A Universal-Stanwyck Dice Throw


The Lady Gambles (1949) Is Better Than Ads Look

Universal by late 40's was back in cheese trade. Their try at prestige had gone a-flounder, thanks to frequent flops. 1949 would usher in cheaper westerns, garlanded with color to good result, sand-and-sex w/ Yvonne De Carlo plus others at appropriate talent level, and on the way --- Ma/Pa Kettle and Francis the chatting mule. Here was profit's way to go, and it worked. U would lay a banquet table for Decca Records' eventual takeover, then invader that was MCA. What of good pictures amidst this exploitation? One was The Lady Gambles, which took serious account of card/dice play as crippling addiction, Barbara Stanwyck staging downfall to make Lost Weekender Ray Milland scarlet with envy.
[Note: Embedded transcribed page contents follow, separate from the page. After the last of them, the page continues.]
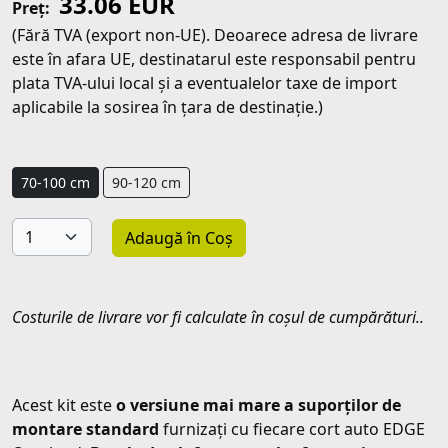
33.06 EUR
Preț:
(Fără TVA (export non-UE). Deoarece adresa de livrare
este în afara UE, destinatarul este responsabil pentru
plata TVA-ului local și a eventualelor taxe de import
aplicabile la sosirea în țara de destinație.)
70-100 cm
90-120 cm
Adaugă în Coș
Costurile de livrare vor fi calculate în coșul de cumpărături..
Acest kit este
o versiune mai mare a suporților de
montare standard
furnizați cu fiecare cort auto EDGE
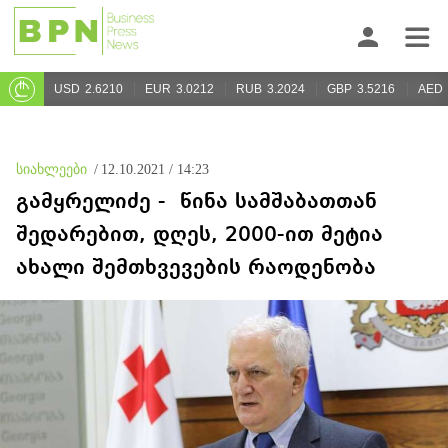
USD
2.6210
EUR
3.0212
RUB
3.2024
GBP
3.5216
AED
სიახლეები
/
12.10.2021 / 14:23
გამყრელიძე - წინა სამშაბათთან
შედარებით, დღეს, 2000-ით მეტია
ახალი შემთხვევების რაოდენობა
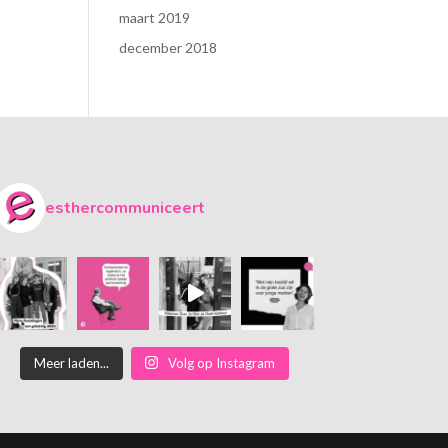
maart 2019
december 2018
esthercommuniceert
Meer laden...
Volg op Instagram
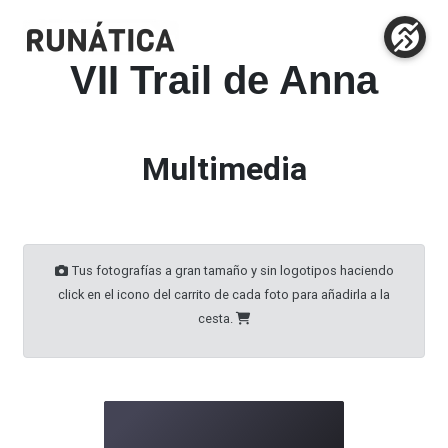
VII Trail de Anna
Multimedia
Tus fotografías a gran tamaño y sin logotipos haciendo
click en el icono del carrito de cada foto para añadirla a la
cesta.
100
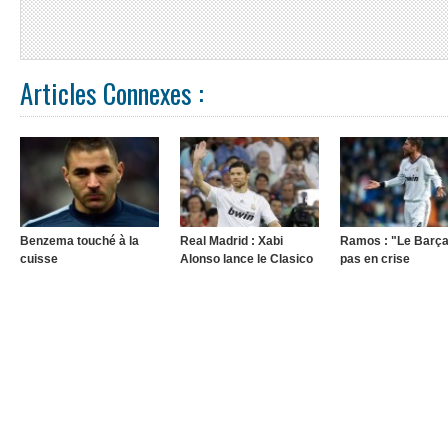
Articles Connexes :
Benzema touché à la
Real Madrid : Xabi
Ramos : "Le Barça
cuisse
Alonso lance le Clasico
pas en crise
So what did Universal do with so valued a property? Sell it like piano roll in a whorehouse, per usual. Must have --- in fact, did --- make creative participants blanch. But this was Universal, so what could they expect?
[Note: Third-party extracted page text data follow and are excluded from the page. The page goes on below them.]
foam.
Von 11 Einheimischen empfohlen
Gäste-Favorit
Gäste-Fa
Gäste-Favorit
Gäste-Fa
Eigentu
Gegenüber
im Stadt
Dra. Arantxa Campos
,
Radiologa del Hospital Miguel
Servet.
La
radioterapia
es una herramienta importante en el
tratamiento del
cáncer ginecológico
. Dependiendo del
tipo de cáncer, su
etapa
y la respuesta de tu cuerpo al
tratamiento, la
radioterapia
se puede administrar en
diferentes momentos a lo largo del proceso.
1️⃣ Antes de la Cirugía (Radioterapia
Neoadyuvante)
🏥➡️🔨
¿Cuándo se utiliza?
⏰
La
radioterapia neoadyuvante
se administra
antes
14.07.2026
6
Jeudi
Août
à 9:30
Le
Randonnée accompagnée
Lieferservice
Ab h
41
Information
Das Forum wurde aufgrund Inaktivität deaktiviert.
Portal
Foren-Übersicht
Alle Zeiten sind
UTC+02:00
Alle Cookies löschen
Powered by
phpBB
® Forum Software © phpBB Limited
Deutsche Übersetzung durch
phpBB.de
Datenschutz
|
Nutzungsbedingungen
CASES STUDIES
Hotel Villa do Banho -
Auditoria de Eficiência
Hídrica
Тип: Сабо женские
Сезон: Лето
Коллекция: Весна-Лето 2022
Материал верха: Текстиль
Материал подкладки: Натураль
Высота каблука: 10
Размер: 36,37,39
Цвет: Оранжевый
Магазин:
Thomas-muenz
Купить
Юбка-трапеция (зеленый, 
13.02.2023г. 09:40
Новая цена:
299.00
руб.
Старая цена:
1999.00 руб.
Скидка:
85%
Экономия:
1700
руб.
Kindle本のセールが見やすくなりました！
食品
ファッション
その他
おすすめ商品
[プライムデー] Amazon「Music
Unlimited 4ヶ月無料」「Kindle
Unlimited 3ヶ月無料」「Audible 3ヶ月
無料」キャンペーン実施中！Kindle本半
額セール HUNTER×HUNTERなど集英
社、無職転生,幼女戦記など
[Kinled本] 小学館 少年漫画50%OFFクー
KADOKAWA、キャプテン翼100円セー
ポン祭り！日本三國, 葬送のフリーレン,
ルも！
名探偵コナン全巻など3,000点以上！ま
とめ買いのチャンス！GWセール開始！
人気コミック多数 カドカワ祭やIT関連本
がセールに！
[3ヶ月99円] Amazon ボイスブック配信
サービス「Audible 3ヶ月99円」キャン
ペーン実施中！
Director Michael Gordon was interviewed years later by Ronald L. Davis (Just Making Movies, excellent book) and would complain of the title. The Lady Gambles atop lurid ads was no lure to Academy votes, despite Stanwyck a more than deserving lead. Interesting how postwar saw Davis/Crawford having their up/downs (mostly downs), while Stanwyck did continuous good ones minus fuss. Gordon spoke of her no-temperament and good humored finish of work. I toted her 50's record against actresses at similar level and found Stanwyck charting far ahead in terms of still-watchable (Executive Suite, The Violent Men), or lately cultish (Witness To Murder, There's Always Tomorrow). Throw in Titanic, To Please A Lady, Blowing Wild, Jeopardy, work with Mann, Siodmak, Dwan ... Stanwyck quadruples quality work any of others did. Of these, The Lady Gambles ranks comparative minor, yet a winner and worth the seek after Universal's DVD set of it and five others with the actress. Released in 2010, back when U still had transfer standards (check the recent Alan Ladds and see how far they slipped), the Stanwyck set is safe bet for The Lady Gambles alone.
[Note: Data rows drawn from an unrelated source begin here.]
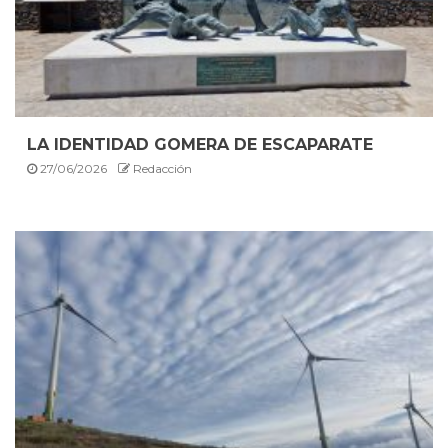
LA IDENTIDAD GOMERA DE ESCAPARATE
27/06/2026
Redacción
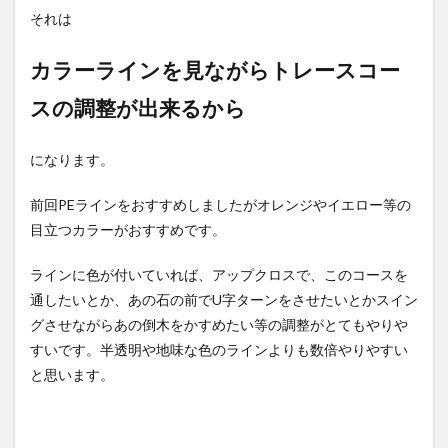
それは
カラーラインを見ながらトレースコー
スの調整が出来るから
になります。
前回PEラインをおすすめしましたがオレンジやイエロー等の
目立つカラーがおすすめです。
ラインに色が付いていれば、アップクロスで、このコースを
通したいとか、あの石の前でU字ターンをさせたいとかスイン
グさせながらあの倒木をかすめたい等の調整がとてもやりや
すいです。半透明や地味な色のラインよりも数倍やりやすい
と思います。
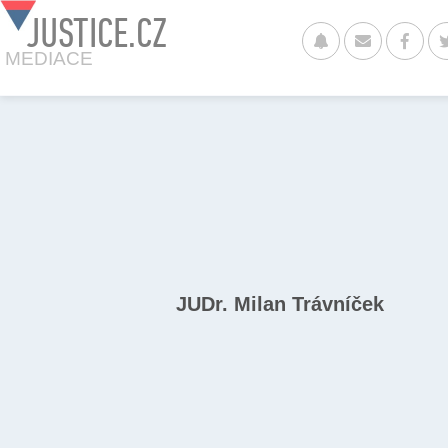
JUSTICE.CZ
MEDIACE
JUDr. Milan Trávníček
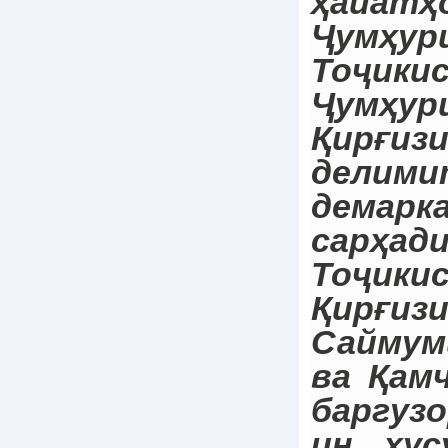
ҳайатҳ
Ҷумҳур
Тоҷи
Ҷумҳур
Қирғиз
делим
демарк
сарҳа
Тоҷи
Қирғиз
Сайму
ва Қам
баргузо
ин ху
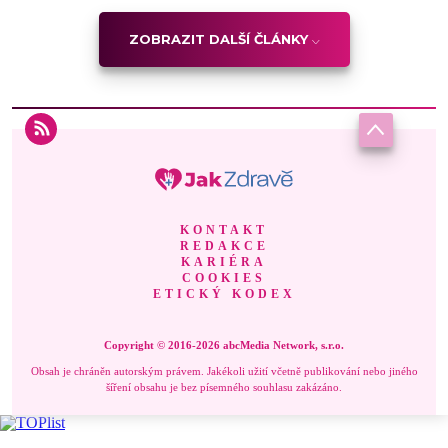
ZOBRAZIT DALŠÍ ČLÁNKY
KONTAKT
REDAKCE
KARIÉRA
COOKIES
ETICKÝ KODEX
Copyright © 2016-2026 abcMedia Network, s.r.o.
Obsah je chráněn autorským právem. Jakékoli užití včetně publikování nebo jiného
šíření obsahu je bez písemného souhlasu zakázáno.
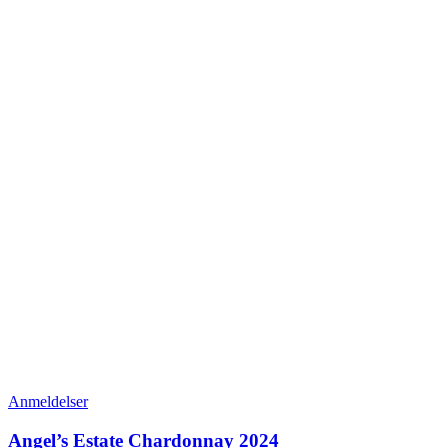
Anmeldelser
Angel’s Estate Chardonnay 2024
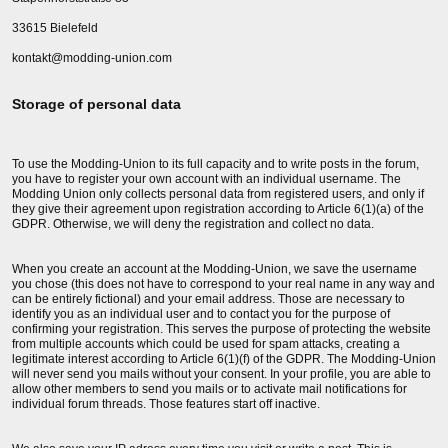
33615 Bielefeld
kontakt@modding-union.com
Storage of personal data
To use the Modding-Union to its full capacity and to write posts in the forum,
you have to register your own account with an individual username. The
Modding Union only collects personal data from registered users, and only if
they give their agreement upon registration according to Article 6(1)(a) of the
GDPR. Otherwise, we will deny the registration and collect no data.
When you create an account at the Modding-Union, we save the username
you chose (this does not have to correspond to your real name in any way and
can be entirely fictional) and your email address. Those are necessary to
identify you as an individual user and to contact you for the purpose of
confirming your registration. This serves the purpose of protecting the website
from multiple accounts which could be used for spam attacks, creating a
legitimate interest according to Article 6(1)(f) of the GDPR. The Modding-Union
will never send you mails without your consent. In your profile, you are able to
allow other members to send you mails or to activate mail notifications for
individual forum threads. Those features start off inactive.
There is location at Las Vegas as it was in beginnings. Stanwyck and screen husband Robert Preston (very good) visit Boulder Dam a year before Edmond O' Brien ran loose there. Treatment of gamble habit is cautious; we're shown it's OK in moderation, Stanwyck's character stood in stark relief to calm companions who bet for recreation and know when to quit. U had to tread soft to get site privileges. Vegas would not have welcomed a black eye from filmmakers, or depiction of gambling as potential sickness to be shunned. So who negotiated terms of depiction? The Lady Gambles was surely Mafia-vetted to some degree, the desert berg built wholly on crime dimes and policed on self-help terms. Gangland operates in the film, but on margins, bad eggs tending to float in from out of town, and headed good-riddance way once schemes collapse. The Lady Gambles would make splendid pairing with Casino. Has anyone thought to combine them? Gordon said he "really researched" the addiction angle, and it plays credible. I'm not sure there had been a movie before 1949 that took the problem serious. The Lady Gambles is a fine one that should have got more credit then, and certainly recognition now.

2 Comments:

Blogger Dave K said...

Hey, I've never seen this one. Will have to track 'er down! I have a high tolerance for the Davis and/or Crawford weepies, but Stanwyck was in a class of her own! Her starring vehicles could be anything, from screwball to thriller to message picture to high class soap. She made plenty of Classics with a capitol 'C' but she has a great batting average for good-movies-nobody-ever-told-you-about (think JEOPARDY or THE PURCHASE PRICE.) Victoria Wilson's recent bio is a must (can't wait for volume two!)

2:28 PM  
Blogger Neely OHara said...

This was my intro to Stanwyck as a kid, and I was hooked for good. As to Missy faring better than Davis or Crawford in late 40's throughout 50's, could it be that she'd merely been independent way longer than either Bette or Joan; Davis having spent virtually entire career at Warner's till '49, and Crawford doing a long stint there after a since-silent-era berth at Metro.

Could it be that when cut loose from studio support, Davis and Crawford were at a disadvantage compared to Stanwyck, who was more accustomed to, and hence better at, selecting her own vehicles?